From space, farmland in northwest Minnesota looks like a patchwork quilt. Fields change hue with the season and with the alternating plots of organic wheat, soybeans, corn, alfalfa, flax or hay. Image: NASA’s Earth Observatory |
The creation
of the maps also bolsters the argument that an experimental mission being
developed by the European Space Agency (ESA)—the Fluorescence Explorer (FLEX)

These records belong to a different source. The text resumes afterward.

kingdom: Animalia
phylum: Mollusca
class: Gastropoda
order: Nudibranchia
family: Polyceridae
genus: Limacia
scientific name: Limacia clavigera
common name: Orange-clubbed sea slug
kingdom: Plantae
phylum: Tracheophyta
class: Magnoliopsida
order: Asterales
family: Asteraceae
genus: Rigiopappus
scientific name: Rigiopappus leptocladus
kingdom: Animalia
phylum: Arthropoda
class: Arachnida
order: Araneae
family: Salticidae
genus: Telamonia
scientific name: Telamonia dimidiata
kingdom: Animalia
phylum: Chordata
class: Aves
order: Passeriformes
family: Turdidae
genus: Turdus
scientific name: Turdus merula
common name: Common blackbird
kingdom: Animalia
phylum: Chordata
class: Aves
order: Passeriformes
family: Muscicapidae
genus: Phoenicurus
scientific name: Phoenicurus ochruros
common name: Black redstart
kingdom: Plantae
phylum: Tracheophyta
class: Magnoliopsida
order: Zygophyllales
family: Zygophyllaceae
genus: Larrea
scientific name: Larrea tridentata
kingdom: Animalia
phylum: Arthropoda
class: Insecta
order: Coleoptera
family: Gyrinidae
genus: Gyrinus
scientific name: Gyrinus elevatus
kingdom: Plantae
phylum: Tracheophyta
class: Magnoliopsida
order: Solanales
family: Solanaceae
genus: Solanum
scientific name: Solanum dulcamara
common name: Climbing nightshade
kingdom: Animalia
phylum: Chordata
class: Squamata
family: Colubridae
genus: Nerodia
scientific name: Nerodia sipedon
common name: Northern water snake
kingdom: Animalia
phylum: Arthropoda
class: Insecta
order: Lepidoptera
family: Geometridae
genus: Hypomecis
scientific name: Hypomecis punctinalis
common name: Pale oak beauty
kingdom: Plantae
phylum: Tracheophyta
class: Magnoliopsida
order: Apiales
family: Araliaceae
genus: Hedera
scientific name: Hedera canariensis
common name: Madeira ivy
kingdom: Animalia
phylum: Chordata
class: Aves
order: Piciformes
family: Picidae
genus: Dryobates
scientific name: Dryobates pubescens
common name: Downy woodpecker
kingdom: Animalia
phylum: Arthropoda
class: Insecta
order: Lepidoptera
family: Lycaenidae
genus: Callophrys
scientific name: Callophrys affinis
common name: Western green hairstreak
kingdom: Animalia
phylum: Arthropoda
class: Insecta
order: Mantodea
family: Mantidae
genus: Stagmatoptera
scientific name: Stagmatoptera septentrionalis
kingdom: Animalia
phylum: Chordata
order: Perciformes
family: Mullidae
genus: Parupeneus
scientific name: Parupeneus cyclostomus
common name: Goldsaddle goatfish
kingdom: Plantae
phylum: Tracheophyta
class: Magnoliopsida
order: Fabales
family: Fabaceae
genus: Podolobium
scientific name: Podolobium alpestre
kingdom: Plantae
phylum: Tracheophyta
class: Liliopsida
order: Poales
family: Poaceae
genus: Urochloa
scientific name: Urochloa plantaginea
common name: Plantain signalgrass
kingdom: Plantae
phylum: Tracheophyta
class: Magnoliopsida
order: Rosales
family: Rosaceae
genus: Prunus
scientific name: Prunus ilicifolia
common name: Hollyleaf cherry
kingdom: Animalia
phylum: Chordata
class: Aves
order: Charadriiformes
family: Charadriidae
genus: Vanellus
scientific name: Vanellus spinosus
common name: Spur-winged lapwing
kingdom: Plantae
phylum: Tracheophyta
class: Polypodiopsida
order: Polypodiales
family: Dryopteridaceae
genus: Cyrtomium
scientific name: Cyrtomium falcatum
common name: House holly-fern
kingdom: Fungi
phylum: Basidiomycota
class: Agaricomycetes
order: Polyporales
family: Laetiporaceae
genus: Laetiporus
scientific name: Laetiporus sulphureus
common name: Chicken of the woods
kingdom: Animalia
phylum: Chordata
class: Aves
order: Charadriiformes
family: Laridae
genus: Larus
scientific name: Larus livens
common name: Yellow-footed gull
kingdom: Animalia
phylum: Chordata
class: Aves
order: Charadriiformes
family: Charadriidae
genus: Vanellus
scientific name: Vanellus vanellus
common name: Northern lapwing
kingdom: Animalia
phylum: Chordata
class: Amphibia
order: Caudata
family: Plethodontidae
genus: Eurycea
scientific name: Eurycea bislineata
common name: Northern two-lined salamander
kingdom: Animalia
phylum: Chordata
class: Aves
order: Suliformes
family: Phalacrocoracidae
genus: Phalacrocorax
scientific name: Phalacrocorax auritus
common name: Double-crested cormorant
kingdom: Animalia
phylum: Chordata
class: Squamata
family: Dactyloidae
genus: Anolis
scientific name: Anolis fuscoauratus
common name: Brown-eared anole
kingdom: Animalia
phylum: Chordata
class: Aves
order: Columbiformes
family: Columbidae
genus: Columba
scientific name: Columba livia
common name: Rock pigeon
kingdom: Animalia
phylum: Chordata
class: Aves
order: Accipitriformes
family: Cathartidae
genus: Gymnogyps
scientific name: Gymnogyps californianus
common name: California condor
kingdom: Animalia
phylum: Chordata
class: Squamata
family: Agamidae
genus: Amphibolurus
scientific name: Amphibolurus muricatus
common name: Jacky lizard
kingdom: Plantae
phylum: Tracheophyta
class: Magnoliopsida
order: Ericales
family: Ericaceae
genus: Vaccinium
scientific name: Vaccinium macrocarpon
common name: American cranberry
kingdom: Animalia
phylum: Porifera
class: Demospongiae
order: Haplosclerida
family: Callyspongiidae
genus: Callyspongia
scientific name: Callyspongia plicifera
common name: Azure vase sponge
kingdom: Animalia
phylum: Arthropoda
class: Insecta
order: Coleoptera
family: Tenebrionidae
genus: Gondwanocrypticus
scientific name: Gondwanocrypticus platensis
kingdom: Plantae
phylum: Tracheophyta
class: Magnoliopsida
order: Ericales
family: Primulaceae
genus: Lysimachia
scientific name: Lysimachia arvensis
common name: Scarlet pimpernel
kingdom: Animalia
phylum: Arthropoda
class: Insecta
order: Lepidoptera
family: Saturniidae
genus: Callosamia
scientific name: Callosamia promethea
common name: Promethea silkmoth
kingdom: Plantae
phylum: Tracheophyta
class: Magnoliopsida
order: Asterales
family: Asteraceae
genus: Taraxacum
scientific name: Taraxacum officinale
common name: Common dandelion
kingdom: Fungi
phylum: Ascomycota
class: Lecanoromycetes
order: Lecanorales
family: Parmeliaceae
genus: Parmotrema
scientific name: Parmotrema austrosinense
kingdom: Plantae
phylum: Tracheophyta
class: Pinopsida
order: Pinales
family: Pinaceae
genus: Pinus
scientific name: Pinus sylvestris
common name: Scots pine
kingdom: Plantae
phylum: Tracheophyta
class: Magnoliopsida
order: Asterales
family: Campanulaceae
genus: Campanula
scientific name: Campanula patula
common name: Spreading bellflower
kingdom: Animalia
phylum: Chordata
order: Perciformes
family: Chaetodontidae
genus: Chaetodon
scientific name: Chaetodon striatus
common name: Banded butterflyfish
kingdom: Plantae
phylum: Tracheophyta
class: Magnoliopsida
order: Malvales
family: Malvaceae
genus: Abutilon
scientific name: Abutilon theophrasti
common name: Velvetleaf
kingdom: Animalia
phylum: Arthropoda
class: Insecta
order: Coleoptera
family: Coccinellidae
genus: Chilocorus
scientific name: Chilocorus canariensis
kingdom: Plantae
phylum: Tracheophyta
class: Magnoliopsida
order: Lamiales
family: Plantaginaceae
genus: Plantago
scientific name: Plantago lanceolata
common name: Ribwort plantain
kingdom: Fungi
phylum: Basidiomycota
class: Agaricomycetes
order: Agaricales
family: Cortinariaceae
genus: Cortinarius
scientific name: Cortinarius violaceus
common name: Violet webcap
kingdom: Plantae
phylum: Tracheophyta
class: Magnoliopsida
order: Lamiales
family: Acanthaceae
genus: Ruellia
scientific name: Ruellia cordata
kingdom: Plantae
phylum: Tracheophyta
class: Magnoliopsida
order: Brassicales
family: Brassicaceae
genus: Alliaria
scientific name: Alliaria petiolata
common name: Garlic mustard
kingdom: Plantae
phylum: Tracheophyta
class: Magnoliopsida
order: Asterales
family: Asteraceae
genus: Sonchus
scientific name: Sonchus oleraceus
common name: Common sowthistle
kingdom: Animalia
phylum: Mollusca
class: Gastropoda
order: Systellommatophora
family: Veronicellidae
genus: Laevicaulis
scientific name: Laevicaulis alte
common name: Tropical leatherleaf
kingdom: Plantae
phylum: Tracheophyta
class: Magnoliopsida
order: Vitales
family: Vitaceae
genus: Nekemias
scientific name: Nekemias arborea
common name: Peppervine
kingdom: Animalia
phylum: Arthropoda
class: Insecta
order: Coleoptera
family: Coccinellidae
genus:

mission—would make significant breakthroughs. The ESA is currently in the midst
of feasibility studies and has not yet set a launch date for FLEX.
The findings
also suggest that NASA’s Orbiting Carbon Observatory-2 (OCO-2), a mission that
is designed to measure carbon dioxide levels much like GOSAT, should be able to
make useful fluorescence measurements on a global scale. OCO 2 will launch no
earlier than February of 2013 from Vandenberg Air Force Base in California.
The maps, published
online in Biogeosciences, represent
just a first attempt to detect terrestrial fluorescence on a broad scale and
will be enhanced and expanded over time, the scientists involved in the project
emphasized.
More work
needs to be done, for example, to understand how plant fluorescence varies
depending on light conditions. In strong afternoon light, the conditions that
GOSAT made its observations, unstressed plants produce a stronger fluorescence
signal than stressed plants. However, complicating matters, the reverse is true
in the morning or evening when light is less intense.
To
disentangle the two opposing effects, the Goddard-based group plans to continue
refining the mathematical methods they used to calculate fluorescence.
Meanwhile, groups of scientists at NASA’s Jet Propulsion Laboratory in Pasadena, Calif.—as
well as Japanese and European research groups—are in the process of honing
similar fluorescence-monitoring methods.